Formula milk companies would also sponsor health professional and scientific meetings, and distribute infant formula in health facilities or emergency centres during a disaster situation, she noted.
“Both digital marketing and health professional recommendations are the most prevalent marketing methods for formula milk in the country,” said Eng.
“Health professionals are the most trusted professionals, they are one of the strongest influencing factors that affect parents’ infant feeding decisions.”
Targeting Nutritionists And Other Health Professionals
According to the WHO/UNICEF report, trust between health professionals and parents is manipulated by formula milk companies, who incentivise and often co-opt health professionals to endorse and promote their products.
These companies target different types of health professionals, including paediatricians, nurses, dieticians and hospital administrators with a range of incentives, including funding for research, commissions for sales, ambassadorial roles, merchandise gifts and all expenses paid promotional trips.
Some of the health professionals surveyed commented that meetings with formula milk company representatives no longer focused explicitly on brand recommendations, but instead were presented as learning opportunities where information about products – and infant feeding and nutrition more generally – is shared.
“I believe that breastfeeding knowledge among health professionals is good, but the link between infant formula companies and health professionals through educational activities, support of organisations and funding of research have conveyed an impression that infant formulas are recommended and normalise infant formula as the default infant feeding recommendation,” said Eng.
She has been targeted both as a nutritionist and as a mother to receive promotional messages via SMS, price promotion via e-commerce platforms, and promotions and information regarding infant formula within mum’s groups that she participates in.
Eng also noted the growing popularity of specialised milk products in Malaysia. According to the report, specialised milks, such as for allergies, are used as entry points to gain access to health professionals, circumventing restrictions placed on formula milk company representatives visiting health facilities.
“The specialised products have gained increasing market share as digestive difficulties and allergies are common in infants,” said Eng.
However, she maintained that breast milk is superior to specialised formulas as it is easy to digest and typically does not cause allergic reactions. “Exclusive breastfeeding has also been shown to significantly reduce the risk and severity of food allergies.”
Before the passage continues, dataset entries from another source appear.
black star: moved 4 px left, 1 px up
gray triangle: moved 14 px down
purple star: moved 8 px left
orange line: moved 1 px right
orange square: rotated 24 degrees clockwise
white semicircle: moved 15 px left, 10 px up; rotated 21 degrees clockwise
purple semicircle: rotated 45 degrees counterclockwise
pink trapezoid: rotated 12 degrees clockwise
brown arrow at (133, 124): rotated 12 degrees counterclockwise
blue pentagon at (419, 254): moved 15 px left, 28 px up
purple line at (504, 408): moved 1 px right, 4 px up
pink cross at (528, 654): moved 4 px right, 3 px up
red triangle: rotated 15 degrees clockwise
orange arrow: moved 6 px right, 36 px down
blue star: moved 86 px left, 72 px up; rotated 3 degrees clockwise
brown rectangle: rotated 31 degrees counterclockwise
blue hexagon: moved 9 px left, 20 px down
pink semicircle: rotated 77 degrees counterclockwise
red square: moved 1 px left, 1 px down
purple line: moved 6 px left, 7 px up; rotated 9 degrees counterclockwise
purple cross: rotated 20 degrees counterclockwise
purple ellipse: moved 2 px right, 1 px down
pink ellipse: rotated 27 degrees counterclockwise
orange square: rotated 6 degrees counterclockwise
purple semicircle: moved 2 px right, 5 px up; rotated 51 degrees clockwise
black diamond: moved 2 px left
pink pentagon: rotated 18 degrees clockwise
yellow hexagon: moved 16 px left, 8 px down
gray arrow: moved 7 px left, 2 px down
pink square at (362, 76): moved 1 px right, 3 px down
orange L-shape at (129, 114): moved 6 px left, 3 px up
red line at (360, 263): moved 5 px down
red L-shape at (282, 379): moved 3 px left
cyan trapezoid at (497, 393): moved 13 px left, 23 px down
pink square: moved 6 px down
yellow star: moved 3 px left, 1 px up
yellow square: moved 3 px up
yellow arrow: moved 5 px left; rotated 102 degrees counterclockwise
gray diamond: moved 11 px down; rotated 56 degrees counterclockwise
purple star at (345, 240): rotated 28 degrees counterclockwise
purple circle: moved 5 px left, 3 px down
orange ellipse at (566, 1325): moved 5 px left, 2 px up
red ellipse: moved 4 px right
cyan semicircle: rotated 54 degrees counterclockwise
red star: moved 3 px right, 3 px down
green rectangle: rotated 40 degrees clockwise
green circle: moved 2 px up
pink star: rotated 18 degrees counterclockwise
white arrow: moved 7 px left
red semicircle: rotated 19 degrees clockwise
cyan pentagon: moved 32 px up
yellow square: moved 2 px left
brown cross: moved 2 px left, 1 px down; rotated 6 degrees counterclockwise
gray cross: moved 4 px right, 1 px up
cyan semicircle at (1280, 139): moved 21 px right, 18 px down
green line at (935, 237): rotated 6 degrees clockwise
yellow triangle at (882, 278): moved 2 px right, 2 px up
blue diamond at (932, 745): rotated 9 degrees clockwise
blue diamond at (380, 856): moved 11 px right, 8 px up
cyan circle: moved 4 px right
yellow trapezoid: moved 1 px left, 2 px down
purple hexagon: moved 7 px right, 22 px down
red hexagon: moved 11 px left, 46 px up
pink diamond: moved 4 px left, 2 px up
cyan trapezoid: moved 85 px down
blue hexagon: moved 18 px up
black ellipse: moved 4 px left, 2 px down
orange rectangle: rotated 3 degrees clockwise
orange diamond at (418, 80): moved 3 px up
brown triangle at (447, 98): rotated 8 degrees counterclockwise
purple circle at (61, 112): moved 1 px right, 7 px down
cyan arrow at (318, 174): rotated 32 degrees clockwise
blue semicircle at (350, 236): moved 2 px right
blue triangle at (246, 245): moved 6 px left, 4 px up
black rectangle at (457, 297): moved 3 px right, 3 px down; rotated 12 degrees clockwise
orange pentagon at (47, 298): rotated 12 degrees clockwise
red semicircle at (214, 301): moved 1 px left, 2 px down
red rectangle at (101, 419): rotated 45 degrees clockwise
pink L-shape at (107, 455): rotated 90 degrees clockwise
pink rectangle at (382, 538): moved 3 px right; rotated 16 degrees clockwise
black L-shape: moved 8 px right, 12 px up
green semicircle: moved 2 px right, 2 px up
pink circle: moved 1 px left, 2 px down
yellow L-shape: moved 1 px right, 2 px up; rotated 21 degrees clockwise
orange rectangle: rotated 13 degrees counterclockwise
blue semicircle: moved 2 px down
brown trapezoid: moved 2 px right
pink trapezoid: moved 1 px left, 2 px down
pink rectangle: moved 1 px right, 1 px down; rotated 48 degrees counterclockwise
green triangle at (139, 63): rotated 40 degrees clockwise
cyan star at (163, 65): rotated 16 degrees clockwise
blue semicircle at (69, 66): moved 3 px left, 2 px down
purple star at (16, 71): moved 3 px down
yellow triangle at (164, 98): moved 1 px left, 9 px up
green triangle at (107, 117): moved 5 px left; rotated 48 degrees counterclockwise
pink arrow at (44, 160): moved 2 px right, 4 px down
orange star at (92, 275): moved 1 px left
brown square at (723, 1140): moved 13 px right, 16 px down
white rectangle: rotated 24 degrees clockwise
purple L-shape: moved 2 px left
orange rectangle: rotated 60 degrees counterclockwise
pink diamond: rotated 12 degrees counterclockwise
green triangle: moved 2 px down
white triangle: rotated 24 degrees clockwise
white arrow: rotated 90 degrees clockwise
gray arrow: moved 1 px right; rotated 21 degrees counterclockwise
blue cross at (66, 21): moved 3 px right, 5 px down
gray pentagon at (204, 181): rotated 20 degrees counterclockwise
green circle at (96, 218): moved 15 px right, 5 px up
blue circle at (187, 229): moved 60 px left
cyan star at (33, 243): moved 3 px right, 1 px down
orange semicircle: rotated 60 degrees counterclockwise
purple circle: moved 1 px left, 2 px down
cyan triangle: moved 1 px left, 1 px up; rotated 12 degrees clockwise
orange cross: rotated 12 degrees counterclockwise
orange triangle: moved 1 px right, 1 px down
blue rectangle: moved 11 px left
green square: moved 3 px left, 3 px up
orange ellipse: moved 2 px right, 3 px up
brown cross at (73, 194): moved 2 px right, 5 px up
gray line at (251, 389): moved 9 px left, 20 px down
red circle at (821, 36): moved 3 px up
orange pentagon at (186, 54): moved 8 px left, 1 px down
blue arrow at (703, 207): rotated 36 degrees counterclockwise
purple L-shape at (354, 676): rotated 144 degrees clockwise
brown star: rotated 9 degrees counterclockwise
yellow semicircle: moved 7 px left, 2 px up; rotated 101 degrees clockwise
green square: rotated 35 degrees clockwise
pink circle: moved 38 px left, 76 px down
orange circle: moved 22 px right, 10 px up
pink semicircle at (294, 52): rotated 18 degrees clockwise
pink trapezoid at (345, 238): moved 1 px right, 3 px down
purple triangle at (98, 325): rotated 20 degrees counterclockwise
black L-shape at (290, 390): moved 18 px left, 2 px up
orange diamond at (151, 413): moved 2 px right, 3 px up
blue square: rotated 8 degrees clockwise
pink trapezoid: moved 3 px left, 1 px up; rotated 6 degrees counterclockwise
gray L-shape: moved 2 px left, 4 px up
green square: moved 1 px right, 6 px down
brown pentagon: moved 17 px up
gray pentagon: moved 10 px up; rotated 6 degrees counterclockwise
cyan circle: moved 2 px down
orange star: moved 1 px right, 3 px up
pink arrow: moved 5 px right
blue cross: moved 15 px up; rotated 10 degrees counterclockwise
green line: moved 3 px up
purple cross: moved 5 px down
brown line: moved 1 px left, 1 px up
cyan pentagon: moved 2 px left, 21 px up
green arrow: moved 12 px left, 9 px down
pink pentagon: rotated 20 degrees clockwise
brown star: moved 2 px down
Health Consequences Of Not Breastfeeding
Formula milk marketing discourages breastfeeding, said Eng, and this could result in severe health consequences for both mothers and children. “Mothers who do not breastfeed may suffer from postpartum haemorrhage, postpartum depression, ovarian and breast cancer, heart disease and type 2 diabetes.”
“Children who are not breastfed are 14 times more likely to die in the first six months of life when compared to babies who are exclusively breastfed. Besides survival, not being breastfed is also associated with an increased risk of infectious morbidity, stunting, obesity, diabetes and leukaemia.”
Eng maintained that to address the problem of manipulative formula milk marketing, Malaysia should enact legally binding measures that encompass provisions of the International Code of Marketing of Breast-Milk Substitutes and related World Health Assembly resolutions. The country currently has no binding legal measures to implement the Code.
“At the same time, we should also strengthen breastfeeding counselling and support services in primary health care through facilities and community-based programmes, and advocate for maternity protection policies and policies that support breastfeeding in the workplace.”